Limitations & Future Work

  • RAVEN flags anomalies but cannot determine whether the cause is malicious behavior or benign dataset bias.
  • Cross-model comparison requires multiple peer models; shared biases across all models may lead to missed detections.
  • Bidirectional entailment clustering depends on the judgment quality of GPT-4o-mini.
  • The selection of 12 sensitive topics involves a degree of subjectivity.
  • Potential adversarial evasion strategies against RAVEN are not discussed.

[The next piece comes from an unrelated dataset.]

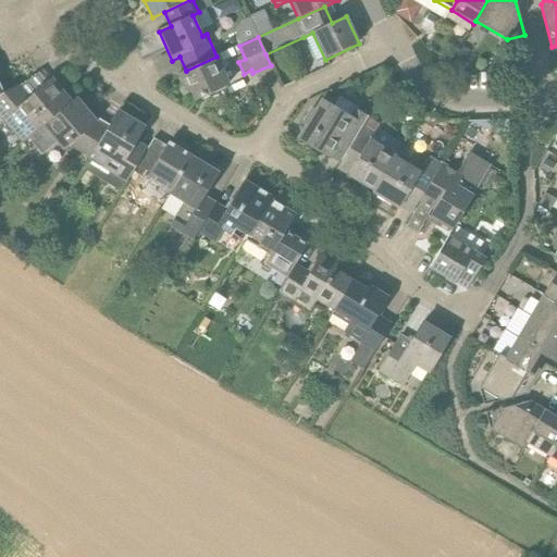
[(195,100),(230,85),(217,57),(186,71),(178,75),(186,91),(190,89),(195,100)]
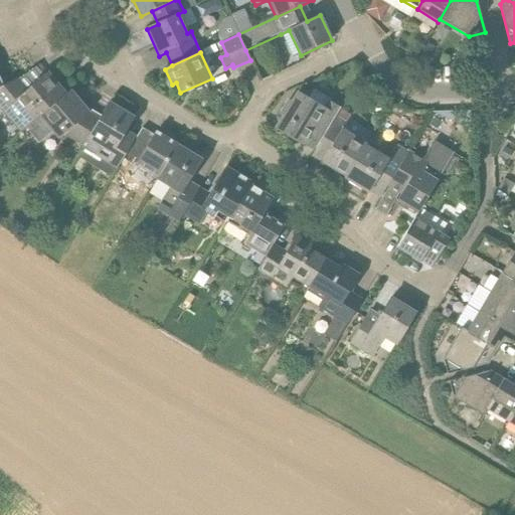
[(0,109),(21,133),(39,118),(66,95),(48,73),(27,92),(17,79),(3,86),(0,88),(0,109)]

  • Distinction from token-level backdoor detection: concept-level triggers leave no rare tokens to detect.
  • Sociological perspectives are incorporated, drawing on Goffman's framing theory and McCombs's agenda-setting theory.

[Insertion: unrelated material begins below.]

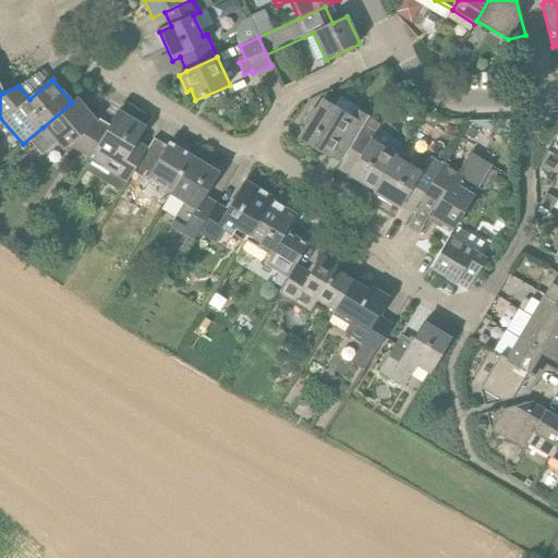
[(91,159),(108,130),(97,123),(76,99),(72,102),(43,128),(63,152),(70,146),(91,159)]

  • Implication: pre-deployment LLM evaluation should incorporate concept-level auditing to complement token-level safety assessments.

Rating

  • Novelty: ⭐⭐⭐⭐⭐ Concept-conditioned semantic divergence is an entirely new problem formulation.
  • Experimental Thoroughness: ⭐⭐⭐⭐ The combination of controlled experiments and in-the-wild auditing is well executed.
  • Writing Quality: ⭐⭐⭐⭐ Definitions are rigorous, though the paper is somewhat lengthy.
  • Value: ⭐⭐⭐⭐⭐ Carries significant practical value for safety evaluation in LLM deployment.